Regular visits to the dentist for routine treatments like check-ups, x-rays, and teeth cleanings can have far-reaching benefits not just for people’s oral health, but for their overall health and finances, according to a new Cigna study. The findings, which are based on the analysis of dental claims from 2012 through 2019, demonstrate the importance of routine preventive care, especially for individuals with chronic health conditions, such as diabetes.
Routine Care Reduces Likelihood of Emergency Care by More than 20%
The study found that Cigna clients whose members routinely visited their dentists for three consecutive years saved an average of 4.4% on total medical costs per member per year for five years. The study also showed that these same clients experienced reduced emergency room and urgent care visits by 22%, contributing to more medical costs savings.
“Cigna customers who regularly visit the dentist for cleanings and check-ups are taking important measures to prevent periodontal disease, among other dental complications,” said Dr. Cary Sun, Cigna’s Chief Dental Officer. “Those who don’t are more likely to develop gum disease, in addition to having increased expenses associated with treating those preventable health issues.”
Indeed, Cigna customers who did not have consecutive years of routine preventive care were 1.5 times more likely to develop periodontal disease.

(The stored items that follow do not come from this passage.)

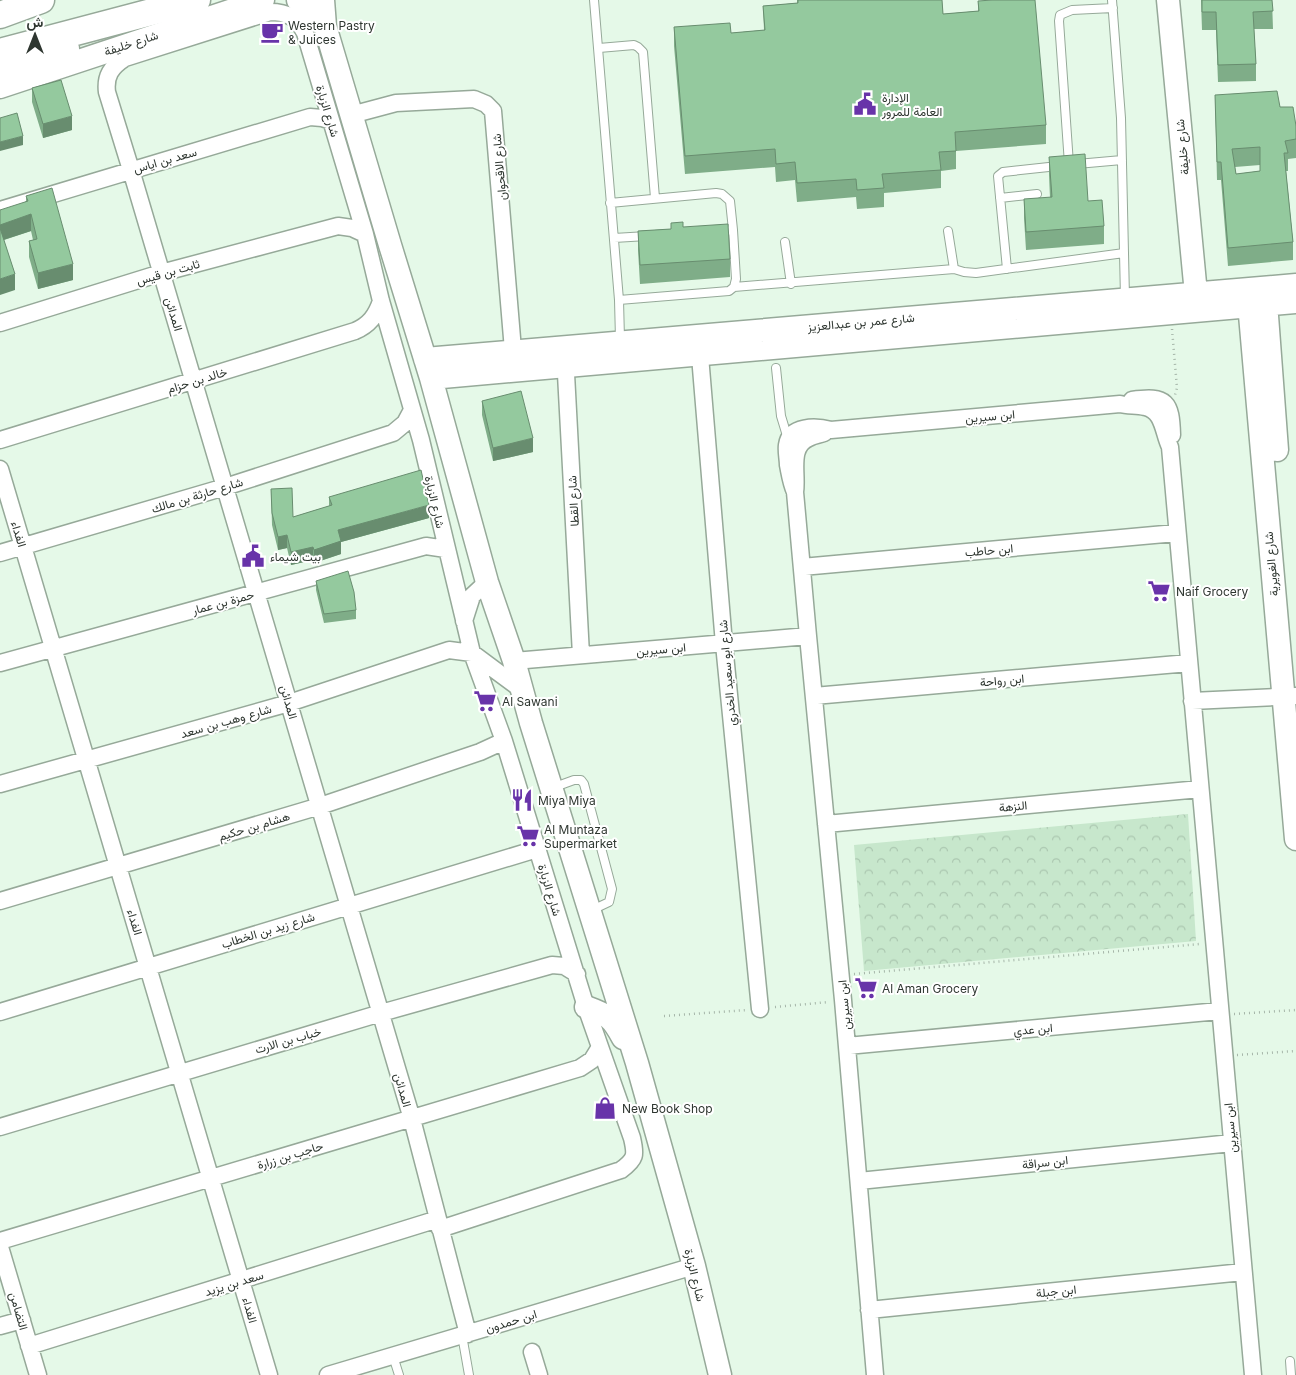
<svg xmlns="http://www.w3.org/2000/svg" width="1296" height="1375" font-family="Inter,Vazirmatn,sans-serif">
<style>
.park{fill:url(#park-crowns)}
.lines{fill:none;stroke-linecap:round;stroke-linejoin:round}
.lane-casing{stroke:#96a999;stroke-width:10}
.street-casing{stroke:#96a999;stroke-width:19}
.secondary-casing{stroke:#96a999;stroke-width:25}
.primary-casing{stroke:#96a999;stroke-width:29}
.path{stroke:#a6b6a9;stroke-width:2.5;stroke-dasharray:1 4;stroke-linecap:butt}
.lane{stroke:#fff;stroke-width:8}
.street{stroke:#fff;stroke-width:16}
.secondary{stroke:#fff;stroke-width:22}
.primary{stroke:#fff;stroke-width:26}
.wall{fill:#7fad88;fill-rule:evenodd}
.shaded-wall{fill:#688d6f}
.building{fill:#94c99e;stroke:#688d6f;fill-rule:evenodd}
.labels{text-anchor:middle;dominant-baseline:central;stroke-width:4;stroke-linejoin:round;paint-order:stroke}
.poi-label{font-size:12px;fill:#2e3630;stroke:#fff;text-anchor:start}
.street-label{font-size:12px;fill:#2e3630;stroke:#fff}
</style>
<defs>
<pattern id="park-crowns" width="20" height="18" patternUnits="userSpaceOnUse" patternTransform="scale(1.25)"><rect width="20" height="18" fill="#c7e7cc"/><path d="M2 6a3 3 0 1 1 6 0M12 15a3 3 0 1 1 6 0" fill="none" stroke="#abc7b0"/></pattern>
</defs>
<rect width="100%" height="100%" fill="#e5f9e8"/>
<!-- park -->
<path class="park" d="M 1188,814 L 1196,941 L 864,971 L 854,845 Z"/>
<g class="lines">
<defs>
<path id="lane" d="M 594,0 L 619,300 L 620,339
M 1112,0 L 1121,118 L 1125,298
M 599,48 L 634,45 L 638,47 L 643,52 L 655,198
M 1069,164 L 1059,21 L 1060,15 L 1072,10 L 1113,8
M 1077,164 L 1122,160
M 1000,198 L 1037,194
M 610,203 L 716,193 L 722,194 L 730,201 L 733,230 L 720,231
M 948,231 L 954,269
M 614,238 L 647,236
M 785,242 L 791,284
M 1007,269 L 998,176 L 1003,172 L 1058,166
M 734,287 L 954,269 L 964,272 L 976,273 L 1124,253
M 619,300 L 729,291 L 734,287 L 736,279 L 733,230
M 776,368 L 781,416 L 788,439
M 552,788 L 574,780 L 581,780 L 584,784 L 612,889 L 609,902 L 592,910
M 462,1335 L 469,1375
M 393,1356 L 399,1375
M 1290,1361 L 1291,1375"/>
<path id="street" d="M 351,115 L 396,103 L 474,99 L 486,104 L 493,111 L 514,362
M 0,210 L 310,117 L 322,118 L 331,121
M 0,323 L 161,273 L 338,226 L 352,228 L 365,234
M 699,344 L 724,644 L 760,1009
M 565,355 L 581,655
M 1132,400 C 1167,395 1171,402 1172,435
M 824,433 C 819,435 814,435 809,438 C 788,447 798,474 795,492 L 808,636 L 843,1000 L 875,1375
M 0,440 L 355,331 C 369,325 376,316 381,301
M 0,469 L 269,1375
M 795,492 C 791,483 790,475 788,465 C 788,459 786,451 787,445 C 790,425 816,426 831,430 L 1120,404 C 1128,406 1137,405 1145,407 C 1164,411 1163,433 1170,447 L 1253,1375
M 0,553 L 225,487 L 393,433 L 405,423 L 412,410
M 802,567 L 1176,533
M 464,621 L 472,596 L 487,582
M 514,661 L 808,636
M 0,663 L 426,546 L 446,549
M 814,696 L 1189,663
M 1192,701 L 1296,696
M 0,784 L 289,703 L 449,650 L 472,653 L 522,690
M 826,824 L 1200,789
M 0,901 L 320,806 L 480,752 L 504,741
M 0,1012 L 537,849
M 847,1046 L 1219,1011
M 0,1127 L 381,1013 L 552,965 L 564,966 L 577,974
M 859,1181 L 1232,1143
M 440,1229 L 621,1170 C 636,1159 636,1155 632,1138 L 586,1007 L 504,741 L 472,653 L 421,440 L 381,301 L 365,234 L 305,33 C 297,17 287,12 270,12 L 125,58 C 111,67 105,76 107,92 L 131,170 L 412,1119 L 468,1334
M 0,1241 L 580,1068 L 592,1060 L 600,1047
M 0,1247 L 38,1375
M 869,1310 L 1243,1272
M 0,1326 L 22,1320
M 29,1346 L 438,1219
M 532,1352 L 539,1375
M 328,1375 L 694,1266"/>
<path id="secondary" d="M 298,0 L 316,15 L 325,26
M 323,0 L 325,26 L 390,245 L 431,378 L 487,582 L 514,661 L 531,723 L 637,1063 L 694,1266 L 720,1375
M 1168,0 L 1196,294
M 0,87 L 263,0
M 1265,289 L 1277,450
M 1248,292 L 1296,839
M 425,359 L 1296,285
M 431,378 L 1296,302
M 586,1007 C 608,1015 612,1017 623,1038"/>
<path id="primary" d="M 0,15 L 41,0
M 0,52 L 197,0
M 0,74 L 54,56 L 66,49"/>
</defs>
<!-- lane casing -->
<use href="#lane" class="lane-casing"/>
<!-- street casing -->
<use href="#street" class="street-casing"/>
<!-- secondary casing -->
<use href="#secondary" class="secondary-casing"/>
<!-- primary casing -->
<use href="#primary" class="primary-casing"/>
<!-- path -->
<path class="path" d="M 1172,329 L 1177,388 L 1175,395
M 854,974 L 1200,944
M 775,1007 L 829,1002
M 1234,1014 L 1296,1010
M 664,1016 L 747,1010
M 1237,1055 L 1296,1051"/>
<!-- lane -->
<use href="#lane" class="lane"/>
<!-- street -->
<use href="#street" class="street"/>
<!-- secondary -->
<use href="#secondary" class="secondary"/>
<!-- primary -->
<use href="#primary" class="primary"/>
</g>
<!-- wall -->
<path class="wall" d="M 797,0 L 942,0 L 943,14 L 978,11 L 978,1 L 1046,125 L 1046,144 L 956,151 L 956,169 L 941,171 L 941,188 L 884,193 L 884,207 L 857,209 L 856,197 L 797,202 L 795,180 L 776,182 L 775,167 L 685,174 L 674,46 L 674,27 L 731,33 L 764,30 L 763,6 L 797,3 Z
M 1201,0 L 1272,0 L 1273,29 L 1254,29 L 1256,64 L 1256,81 L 1218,82 L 1216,30 L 1202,30 Z
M 32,88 L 72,130 L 43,138 L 32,102 Z
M 1215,95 L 1280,107 L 1296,126 L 1296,158 L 1288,159 L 1288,171 L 1286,171 L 1293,242 L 1293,260 L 1228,266 L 1221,180 L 1217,180 ZM 1260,165 L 1260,171 L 1236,174 L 1235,167 Z
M 1049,157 L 1088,201 L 1104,226 L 1104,244 L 1026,250 L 1024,218 L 1024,199 L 1050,198 L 1049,175 Z
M 26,196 L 73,280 L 38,289 L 29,257 L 29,241 L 33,240 L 31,231 L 4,240 L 15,290 L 0,225 L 26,201 Z
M 671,223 L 683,227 L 730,259 L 730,277 L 640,284 L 638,250 L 638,231 L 671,229 Z
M 482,401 L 533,452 L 493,461 L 482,415 Z
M 271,489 L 293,517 L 329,506 L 329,497 L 429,518 L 341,542 L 341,554 L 314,563 L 313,560 L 291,565 L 287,548 L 278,550 L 272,525 Z
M 316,581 L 356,610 L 356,619 L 324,623 L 316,590 Z"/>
<!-- shaded-wall -->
<path class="shaded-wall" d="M 72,116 L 72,130 L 43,138 L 43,124 Z
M 23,136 L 23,145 L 0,151 L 0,142 Z
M 31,214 L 31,231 L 0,241 L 0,225 Z
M 73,264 L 73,280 L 38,289 L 38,273 Z
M 15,274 L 15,290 L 0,295 L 0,279 Z
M 533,438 L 533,452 L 493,461 L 493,448 Z
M 429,505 L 429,518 L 341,542 L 341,554 L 314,563 L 314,550 L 338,530 Z
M 287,535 L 287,548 L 278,550 L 278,537 Z
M 313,547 L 313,560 L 291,565 L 291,552 Z"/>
<!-- building -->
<path class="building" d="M 798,0 L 942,0 L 943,14 L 979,11 L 978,1 L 992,0 L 1035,0 L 1046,125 L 955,132 L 956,151 L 939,152 L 941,170 L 882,174 L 884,188 L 857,190 L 856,179 L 797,183 L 795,162 L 776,164 L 775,149 L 685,156 L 674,27 L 730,23 L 731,33 L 765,30 L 763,6 L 798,3 Z
M 1202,0 L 1272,0 L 1273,11 L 1253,12 L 1256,64 L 1218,65 L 1216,12 L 1202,12 Z
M 61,80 L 72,116 L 43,124 L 32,88 Z
M 1277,91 L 1280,107 L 1293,107 L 1296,126 L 1296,139 L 1285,141 L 1288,153 L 1284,153 L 1293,242 L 1228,248 L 1221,162 L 1217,162 L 1215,95 ZM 1260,147 L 1260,171 L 1236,174 L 1232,149 Z
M 17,113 L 23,136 L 0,142 L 0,118 Z
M 1085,154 L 1088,201 L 1102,200 L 1104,226 L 1026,232 L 1024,199 L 1052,197 L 1049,157 Z
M 52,188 L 73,264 L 38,273 L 29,241 L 37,239 L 31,214 L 0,225 L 0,210 L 28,201 L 26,196 Z
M 683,222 L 683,227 L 728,224 L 730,259 L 640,265 L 638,231 L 671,229 L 671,223 Z
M 0,228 L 15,274 L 0,279 Z
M 521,391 L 533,438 L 493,448 L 482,401 Z
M 421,470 L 429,505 L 338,530 L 341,541 L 314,550 L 313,547 L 291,552 L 287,535 L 278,537 L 272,513 L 271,489 L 292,488 L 293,517 L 332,505 L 329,497 Z
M 348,571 L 354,592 L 356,610 L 324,614 L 316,581 Z"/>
<!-- icons -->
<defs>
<symbol id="cafe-bare" viewBox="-9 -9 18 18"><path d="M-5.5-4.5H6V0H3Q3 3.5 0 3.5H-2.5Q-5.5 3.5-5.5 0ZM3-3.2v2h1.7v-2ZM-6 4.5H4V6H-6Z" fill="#6833a9" stroke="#fff" stroke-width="2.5" paint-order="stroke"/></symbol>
<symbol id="civic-bare" viewBox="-9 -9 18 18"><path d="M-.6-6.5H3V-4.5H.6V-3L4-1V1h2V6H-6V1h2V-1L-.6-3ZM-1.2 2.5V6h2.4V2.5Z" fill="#6833a9" stroke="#fff" stroke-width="2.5" paint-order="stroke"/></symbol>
<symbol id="supermarket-bare" viewBox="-9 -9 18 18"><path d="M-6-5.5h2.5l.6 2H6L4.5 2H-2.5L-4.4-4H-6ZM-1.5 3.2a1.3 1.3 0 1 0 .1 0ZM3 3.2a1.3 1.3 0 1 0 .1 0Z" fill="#6833a9" stroke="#fff" stroke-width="2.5" paint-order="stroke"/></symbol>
<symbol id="restaurant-bare" viewBox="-9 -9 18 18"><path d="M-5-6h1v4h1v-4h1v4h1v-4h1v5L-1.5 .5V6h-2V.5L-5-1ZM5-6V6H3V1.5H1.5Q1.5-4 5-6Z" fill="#6833a9" stroke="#fff" stroke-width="2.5" paint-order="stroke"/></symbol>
<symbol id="shop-bare" viewBox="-9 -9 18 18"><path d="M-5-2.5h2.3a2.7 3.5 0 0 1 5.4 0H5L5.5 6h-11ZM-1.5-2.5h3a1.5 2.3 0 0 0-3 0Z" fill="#6833a9" stroke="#fff" stroke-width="2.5" paint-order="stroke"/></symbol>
</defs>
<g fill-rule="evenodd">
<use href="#cafe-bare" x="256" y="16" width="32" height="32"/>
<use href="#civic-bare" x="849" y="88" width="32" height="32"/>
<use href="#civic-bare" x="237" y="540" width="32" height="32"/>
<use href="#supermarket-bare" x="1143" y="575" width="32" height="32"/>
<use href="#supermarket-bare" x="469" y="685" width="32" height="32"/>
<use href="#restaurant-bare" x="506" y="784" width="32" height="32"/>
<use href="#supermarket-bare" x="512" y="820" width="32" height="32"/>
<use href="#supermarket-bare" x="850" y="972" width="32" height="32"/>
<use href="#shop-bare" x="589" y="1092" width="32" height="32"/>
</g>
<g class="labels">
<!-- poi labels -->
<g class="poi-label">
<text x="288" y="25">Western Pastry<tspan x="288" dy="14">&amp; Juices</tspan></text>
<text x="882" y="97">الإدارة<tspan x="882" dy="14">العامة للمرور</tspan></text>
<text x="270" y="556">بيت شيماء</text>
<text x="1176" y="591">Naif Grocery</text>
<text x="502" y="701">Al Sawani</text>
<text x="538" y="800">Miya Miya</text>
<text x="544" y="829">Al Muntaza<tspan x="544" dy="14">Supermarket</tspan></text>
<text x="882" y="988">Al Aman Grocery</text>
<text x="622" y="1108">New Book Shop</text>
</g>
<!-- street labels -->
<g class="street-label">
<text transform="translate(131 43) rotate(-18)">شارع خليفة</text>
<text transform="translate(328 111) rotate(73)">شارع الزبارة</text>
<text transform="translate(1182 147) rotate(-95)">شارع خليفة</text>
<text transform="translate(165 160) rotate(-16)">سعد بن اياس</text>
<text transform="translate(499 167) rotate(-95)">شارع الاقحوان</text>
<text transform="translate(168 272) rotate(-16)">ثابت بن قيس</text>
<text transform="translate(174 314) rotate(73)">المدائن</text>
<text transform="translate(861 322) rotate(-5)">شارع عمر بن عبدالعزيز</text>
<text transform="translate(197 380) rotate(-17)">خالد بن حزام</text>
<text transform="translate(990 416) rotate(-5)">ابن سيرين</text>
<text transform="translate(197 495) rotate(-17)">شارع حارثة بن مالك</text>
<text transform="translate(573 501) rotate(-93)">شارع القطا</text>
<text transform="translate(435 502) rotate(77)">شارع الزبارة</text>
<text transform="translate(19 534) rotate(73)">الفداء</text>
<text transform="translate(989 550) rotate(-5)">ابن حاطب</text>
<text transform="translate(1271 564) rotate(-95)">شارع الغويرية</text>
<text transform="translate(223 602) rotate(-15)">حمزة بن عمار</text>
<text transform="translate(661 649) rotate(-5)">ابن سيرين</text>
<text transform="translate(727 673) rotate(-95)">شارع ابو سعيد الخدري</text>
<text transform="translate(1002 680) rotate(-5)">ابن رواحة</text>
<text transform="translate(289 702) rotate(74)">المدائن</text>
<text transform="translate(226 721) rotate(-16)">شارع وهب بن سعد</text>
<text transform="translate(1013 806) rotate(-5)">النزهة</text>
<text transform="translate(254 826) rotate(-17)">هشام بن حكيم</text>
<text transform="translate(550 890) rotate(73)">شارع الزبارة</text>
<text transform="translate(135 922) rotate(73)">الفداء</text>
<text transform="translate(268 930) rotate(-17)">شارع زيد بن الخطاب</text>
<text transform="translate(844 1005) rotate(-95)">ابن سيرين</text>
<text transform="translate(1033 1029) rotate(-5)">ابن عدي</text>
<text transform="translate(288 1040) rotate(-16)">خباب بن الارت</text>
<text transform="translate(403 1090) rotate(74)">المدائن</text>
<text transform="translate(1230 1128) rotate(-95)">ابن سيرين</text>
<text transform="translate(290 1155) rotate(-17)">حاجب بن زرارة</text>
<text transform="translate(1045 1162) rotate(-6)">ابن سراقة</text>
<text transform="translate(695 1275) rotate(76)">شارع الزبارة</text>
<text transform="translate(234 1283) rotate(-17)">سعد بن يزيد</text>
<text transform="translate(1056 1291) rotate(-6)">ابن جبلة</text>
<text transform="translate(250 1310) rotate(74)">الفداء</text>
<text transform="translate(19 1311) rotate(74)">التضامن</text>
<text transform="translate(511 1321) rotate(-17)">ابن حمدون</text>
</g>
</g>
<!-- north arrow -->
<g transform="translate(35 35)" stroke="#ffffff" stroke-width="4" paint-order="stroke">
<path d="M0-4L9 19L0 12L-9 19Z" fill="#2e3630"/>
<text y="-8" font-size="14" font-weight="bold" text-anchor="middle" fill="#2e3630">ش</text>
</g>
</svg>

Patients with Diabetes at Greater Risk for Dental Diseases
For individuals diagnosed with health conditions like diabetes, the positive effects of routine dental care are even more substantial. Due to the impact diabetes can have on the immune system, individuals with this disease are at greater risk for developing periodontal disease. In the same study, Cigna found that after three years of consecutive routine dental care for customers with diabetes, total medical costs were reduced by an average of 12.25% over five years.
Maintenance Care Following Periodontal Care
In a similar study, customers treated for periodontal disease and who accessed routine care the next two years, a savings of nearly $760 was seen in the final year of the study.
Social Factors Impact Dental Health
The study also highlighted the impact social factors can have on oral health. According to the Centers for Disease Control, social determinants of health are defined as conditions in the places where people live, learn, work and play that affect a wide range of health risks and outcomes. A deeper look at the medical cost savings among study group individuals who are impacted by “very high social determinant factors” found the connection between cost and access to care, and social factors. Those in this subgroup who accessed care routinely had additional savings of 37.3% over those customers who are not impacted by a high social index.
“Insights from studies like this help guide the work we do to develop dental solutions that can help improve whole health,” said Dr. Sun. “Looking to the future, key learnings such as the impact that social determinants of health can have on an individual’s access to care are critical to developing dental solutions that help reduce disparities and ensure equity for all Americans.”